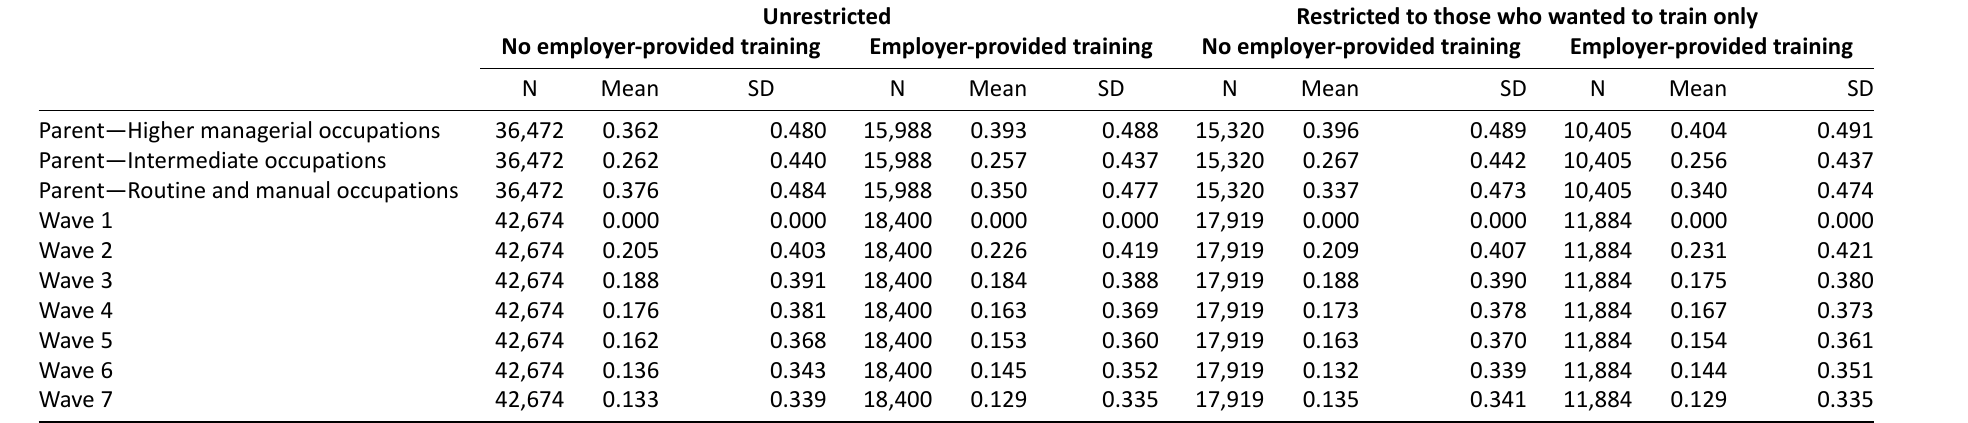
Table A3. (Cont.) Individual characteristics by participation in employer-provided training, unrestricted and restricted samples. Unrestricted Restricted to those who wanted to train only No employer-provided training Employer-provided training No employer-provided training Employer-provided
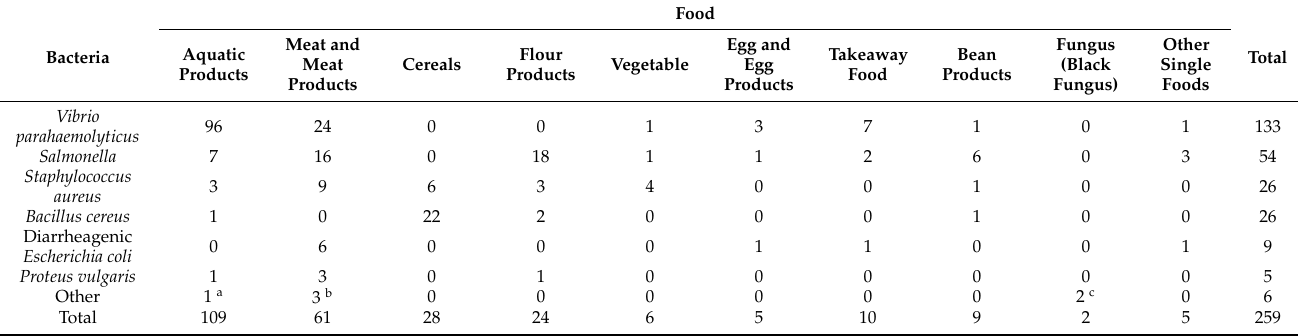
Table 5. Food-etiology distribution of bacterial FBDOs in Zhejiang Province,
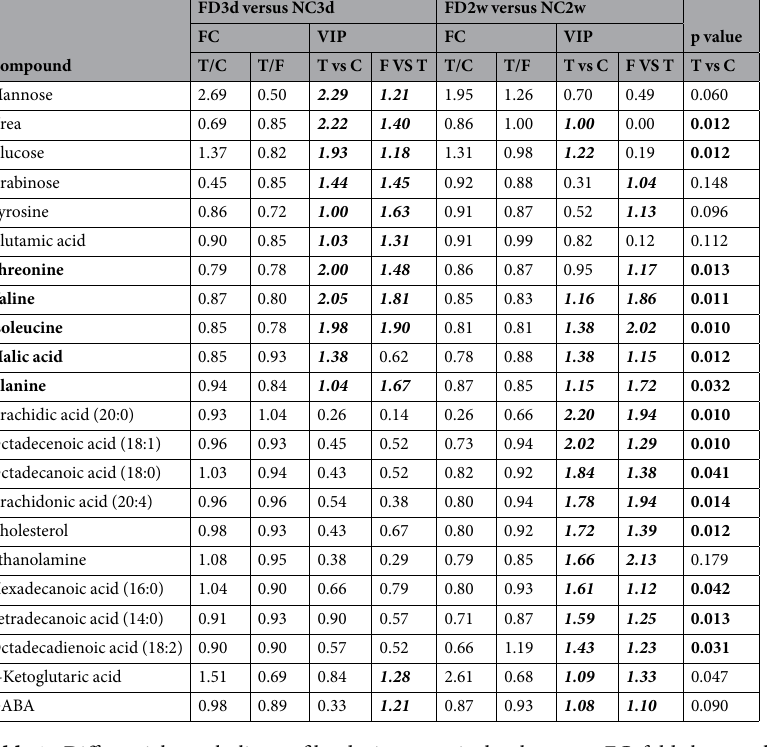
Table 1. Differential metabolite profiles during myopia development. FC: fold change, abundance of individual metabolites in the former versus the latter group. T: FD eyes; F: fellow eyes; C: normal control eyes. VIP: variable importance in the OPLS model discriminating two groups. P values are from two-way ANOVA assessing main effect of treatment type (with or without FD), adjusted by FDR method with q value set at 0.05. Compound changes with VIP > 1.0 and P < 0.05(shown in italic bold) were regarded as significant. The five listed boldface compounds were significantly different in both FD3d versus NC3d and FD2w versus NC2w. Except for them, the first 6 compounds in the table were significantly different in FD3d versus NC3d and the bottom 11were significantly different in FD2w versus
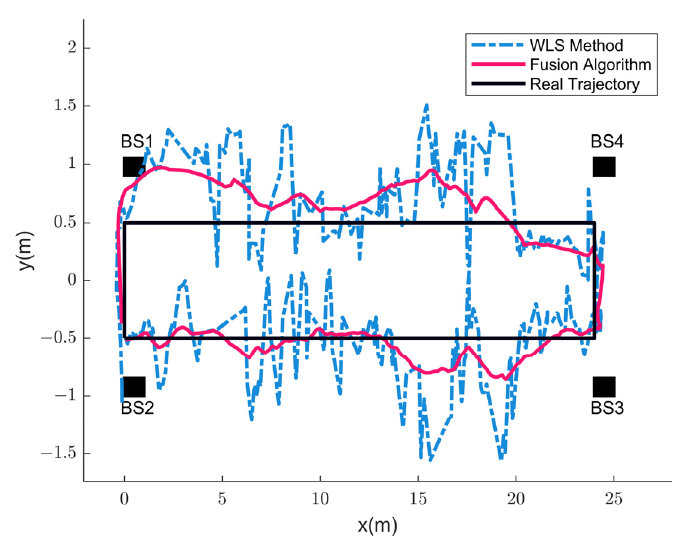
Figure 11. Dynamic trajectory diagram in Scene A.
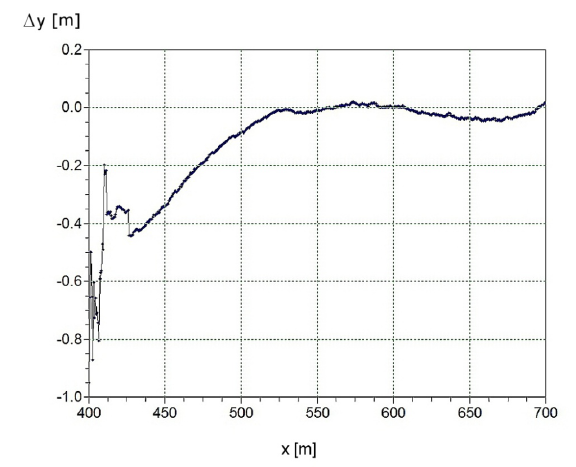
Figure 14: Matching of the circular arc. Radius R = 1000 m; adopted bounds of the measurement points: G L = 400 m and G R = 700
---
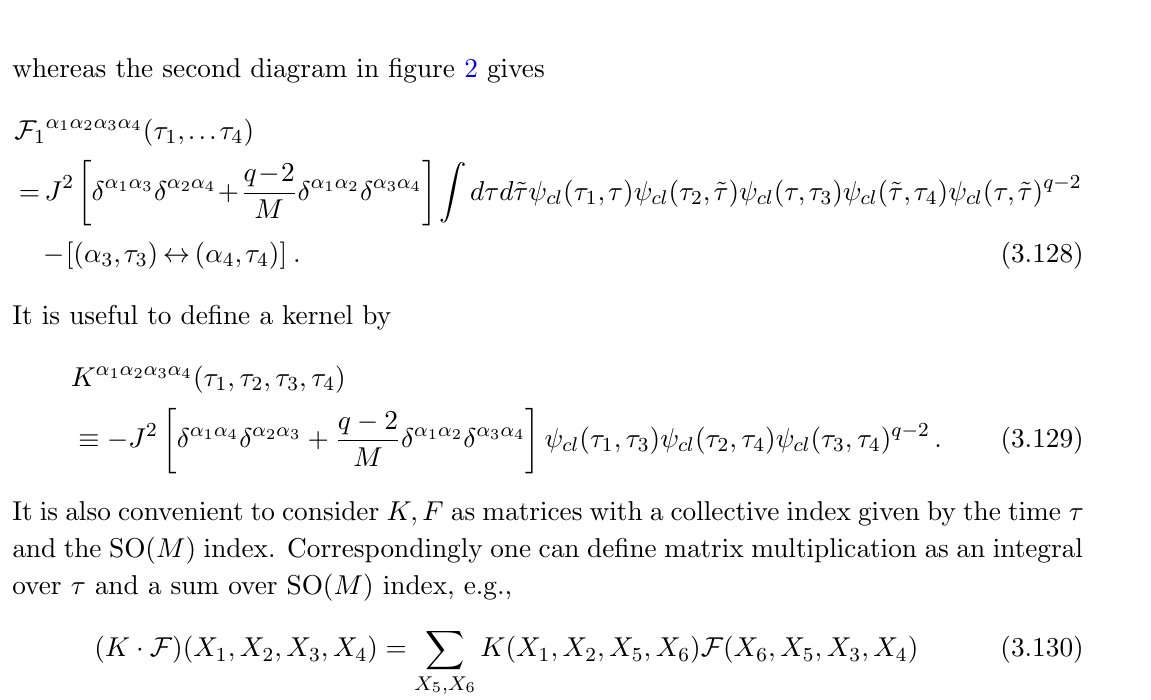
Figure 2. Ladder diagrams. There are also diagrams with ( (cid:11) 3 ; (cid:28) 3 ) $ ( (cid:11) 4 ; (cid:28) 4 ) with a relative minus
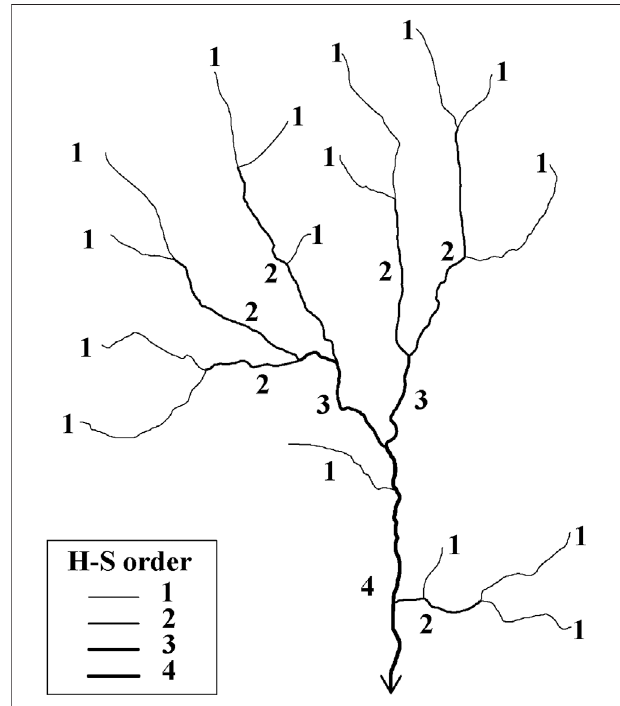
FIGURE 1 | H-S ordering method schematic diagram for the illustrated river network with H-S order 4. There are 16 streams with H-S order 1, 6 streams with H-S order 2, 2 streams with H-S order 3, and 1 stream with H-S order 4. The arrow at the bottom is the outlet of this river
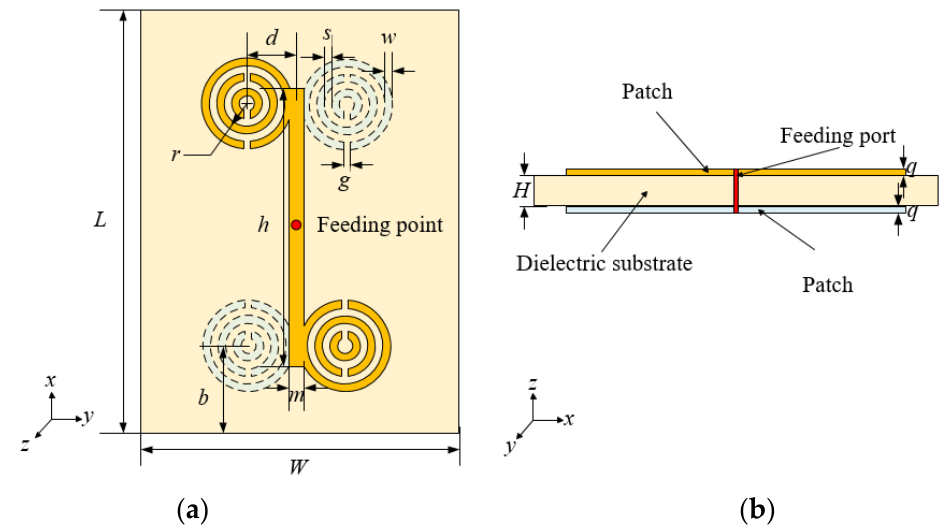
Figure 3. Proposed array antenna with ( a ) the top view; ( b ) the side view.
---
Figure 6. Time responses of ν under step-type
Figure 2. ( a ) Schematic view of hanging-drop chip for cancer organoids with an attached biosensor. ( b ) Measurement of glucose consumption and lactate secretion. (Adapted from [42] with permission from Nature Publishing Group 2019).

WHAT IS BEING ASKED: Copy nothing but the lines above that run from the one with "Table A3. (Cont.)" to the one with "Figure 14: Matching", ends included; pictures stay out.

WRITTEN SOLUTION:
Table A3. (Cont.) Individual characteristics by participation in employer-provided training, unrestricted and restricted samples. Unrestricted Restricted to those who wanted to train only No employer-provided training Employer-provided training No employer-provided training Employer-provided
Table 5. Food-etiology distribution of bacterial FBDOs in Zhejiang Province,
Table 1. Differential metabolite profiles during myopia development. FC: fold change, abundance of individual metabolites in the former versus the latter group. T: FD eyes; F: fellow eyes; C: normal control eyes. VIP: variable importance in the OPLS model discriminating two groups. P values are from two-way ANOVA assessing main effect of treatment type (with or without FD), adjusted by FDR method with q value set at 0.05. Compound changes with VIP > 1.0 and P < 0.05(shown in italic bold) were regarded as significant. The five listed boldface compounds were significantly different in both FD3d versus NC3d and FD2w versus NC2w. Except for them, the first 6 compounds in the table were significantly different in FD3d versus NC3d and the bottom 11were significantly different in FD2w versus
Figure 11. Dynamic trajectory diagram in Scene A.
Figure 14: Matching of the circular arc. Radius R = 1000 m; adopted bounds of the measurement points: G L = 400 m and G R = 700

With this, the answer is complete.